- [Instructions]
(A) In the procedure on the full review conversation for carers, under what condition should a full review be carried out?
(B) List every condition the carers' review procedure gives for a light touch review being normally appropriate and proportionate.
(C) Update the carers' review procedure from "If a light touch" to "working as intended.", putting "team manager" in place of "line manager".

- [Text for analysis]
──────────

The Full Review Conversation (Carers)

This procedure should be used to support a full review conversation as part of the statutory review of a carer's Support Plan.

If you are carrying out the full review of a Care and Support Plan you should refer to the relevant procedure for your team/service.

Note: A full review should only be carried out when a decision has been made that a light touch review is not appropriate.

A light touch review is normally appropriate and proportionate whenever:

  1. There are no known changes in need or circumstances; and
  2. There are no changes required to a Support Plan (or minimal changes to how existing Support is provided only); and
  3. There are no changes required to the personal budget.

A light touch review should be specifically considered in the following circumstances:

  1. At the 6-8 week review; and
  2. When there is/has been on-going monitoring of the carer's needs or circumstance.

If a light touch review is appropriate, see: The Light Touch Review Conversation.

If you are not clear whether a light touch review is appropriate you should seek advice from your line manager.

The Care Act is clear that a whole family approach to review should be taken wherever possible and with the carer's consent. The whole family approach in review is the same as the whole family approach in assessment.

See: A Whole Family Approach, which includes guidance on who should be involved, consent and the responsibilities you have to adult and child family members.

A Support Plan that is working well is more likely to have a positive effect on the carer's Wellbeing than a plan that is not working well. The Local Authority has a duty to promote individual Wellbeing, so must ensure that everything is in place in the plan and working as intended.

Wherever possible, every conversation with a carer should be from a strengths perspective. This means that before you talk about service solutions to anything that is not working you must support the carer to explore whether there is:

  1. Anything within their own power that they can do to help themselves; or
  2. Anything within the power of their family, friends or community that they can use to help themselves.

SCIE have produced clear and practical guidance around how to use a strengths based approach in practice. See: Care Act guidance on Strengths-based approachesNote: SCIE requires a login to access resources, but any social care practitioner can create one quickly and easily.

──────────

- [Provided material]
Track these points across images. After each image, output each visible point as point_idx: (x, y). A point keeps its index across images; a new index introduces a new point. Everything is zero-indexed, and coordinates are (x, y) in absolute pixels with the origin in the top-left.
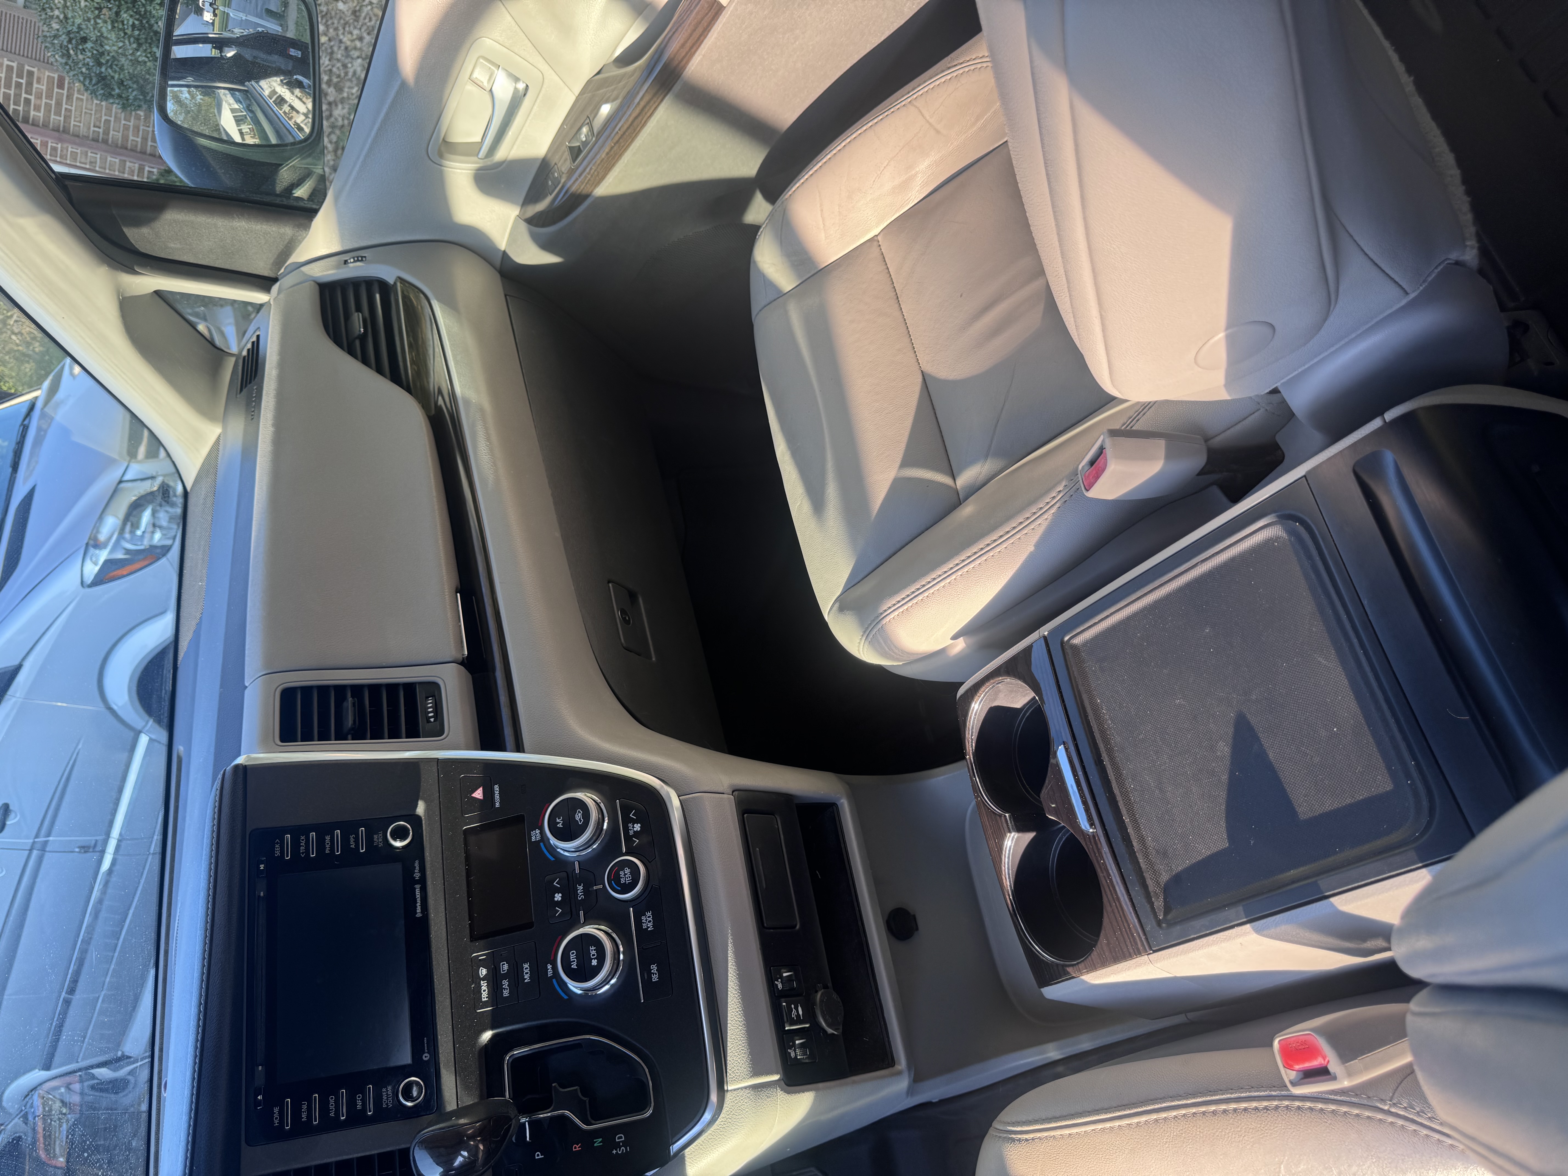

──────────

- [Answers provided]
(A) Only when a decision has been made that a light touch review is not appropriate.

(B)
1. There are no known changes in need or circumstances.
2. There are no changes required to a Support Plan, or only minimal changes to how existing Support is provided.
3. There are no changes required to the personal budget.

(C)
If a light touch review is appropriate, see: The Light Touch Review Conversation.

If you are not clear whether a light touch review is appropriate you should seek advice from your team manager.

The Care Act is clear that a whole family approach to review should be taken wherever possible and with the carer's consent. The whole family approach in review is the same as the whole family approach in assessment.

See: A Whole Family Approach, which includes guidance on who should be involved, consent and the responsibilities you have to adult and child family members.

A Support Plan that is working well is more likely to have a positive effect on the carer's Wellbeing than a plan that is not working well. The Local Authority has a duty to promote individual Wellbeing, so must ensure that everything is in place in the plan and working as intended.